3. Using partnerships and scale to save on costs

As more people, practitioners and partners plug into the ecosystem and join Discovery’s networks, more cost savings are possible on health products and services (such as glasses, stem-cell banking and personal care). Discovery’s Medicine Unit is another system-monitoring tool that analyses and finds ways to manage the cost and inflation of medicines. This means that, within the shared value ecosystem, less is spent on day-to-day medication and more ‘surplus’ is available for cutting-edge, high-cost medicines, such as those used in oncology, when they’re needed.

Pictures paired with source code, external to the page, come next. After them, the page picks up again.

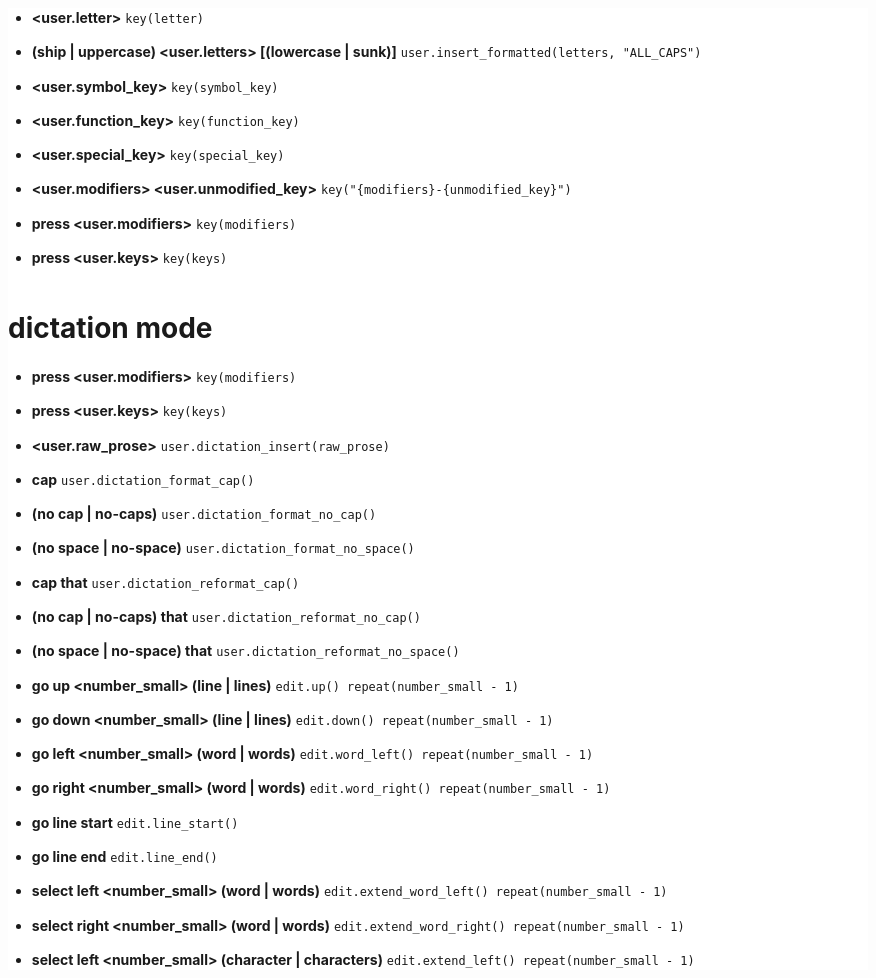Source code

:  - **<user.letter>**  `key(letter)`

 - **(ship | uppercase) <user.letters> [(lowercase | sunk)]**  `user.insert_formatted(letters, "ALL_CAPS")`

 - **<user.symbol_key>**  `key(symbol_key)`

 - **<user.function_key>**  `key(function_key)`

 - **<user.special_key>**  `key(special_key)`

 - **<user.modifiers> <user.unmodified_key>**  `key("{modifiers}-{unmodified_key}")`

 - **press <user.modifiers>**  `key(modifiers)`

 - **press <user.keys>**  `key(keys)`



#  dictation mode


 - **press <user.modifiers>**  `key(modifiers)`

 - **press <user.keys>**  `key(keys)`

 - **<user.raw_prose>**  `user.dictation_insert(raw_prose)`

 - **cap**  `user.dictation_format_cap()`

 - **(no cap | no-caps)**  `user.dictation_format_no_cap()`

 - **(no space | no-space)**  `user.dictation_format_no_space()`

 - **cap that**  `user.dictation_reformat_cap()`

 - **(no cap | no-caps) that**  `user.dictation_reformat_no_cap()`

 - **(no space | no-space) that**  `user.dictation_reformat_no_space()`

 - **go up <number_small> (line | lines)**  `edit.up()
		repeat(number_small - 1)`

 - **go down <number_small> (line | lines)**  `edit.down()
		repeat(number_small - 1)`

 - **go left <number_small> (word | words)**  `edit.word_left()
		repeat(number_small - 1)`

 - **go right <number_small> (word | words)**  `edit.word_right()
		repeat(number_small - 1)`

 - **go line start**  `edit.line_start()`

 - **go line end**  `edit.line_end()`

 - **select left <number_small> (word | words)**  `edit.extend_word_left()
		repeat(number_small - 1)`

 - **select right <number_small> (word | words)**  `edit.extend_word_right()
		repeat(number_small - 1)`

 - **select left <number_small> (character | characters)**  `edit.extend_left()
		repeat(number_small - 1)`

4. Rewarding people for getting healthier, and the healthcare system for delivering better care

Shared value makes sure that members’ premiums flow into an ecosystem that doesn’t just pay for delivering care, but pays for better healthcare and improved patient health. Firstly, members themselves are rewarded for improving their health, but so are healthcare practitioners and institutions that help them get healthier.

Discovery’s networks of healthcare providers, hospitals and pharmacies function like ecosystems that actively ‘reward’ those who join for giving better care. This means they’re not paid simply for delivering care, but are in fact paid more for delivering better care that improves patients’ health. There are also chronic-condition care programmes like Diabetes Care, Cardio Care, Mental Health Care, HIV Care and Kidney Care, which work through a network of doctors, with the GP at the centre to coordinate care. The message is, when you use a practitioner within our network, you really do get better care at a lower cost.

Sharing the value

In a healthcare system, ‘efficiency’ means that individuals are healthier, and the healthcare professionals and hospitals on offer are providing better, higher-quality treatment, and more cost-effectively, thereby putting patients at lower risk.

By making people healthier and incentivising better care, the system liberates a surplus – and, instead of being held back as shareholder ‘profit’, that surplus is shared among participants. In this way it also benefits society at large. Like a natural ecosystem, everything is connected and influences everything else. We all share the value and everybody wins.

‘Shared value makes sure that members’ premiums flow into an ecosystem that doesn’t just pay for delivering care, but pays for better healthcare and improved patient health.’

‘In a healthcare system, “efficiency” means that individuals are healthier.’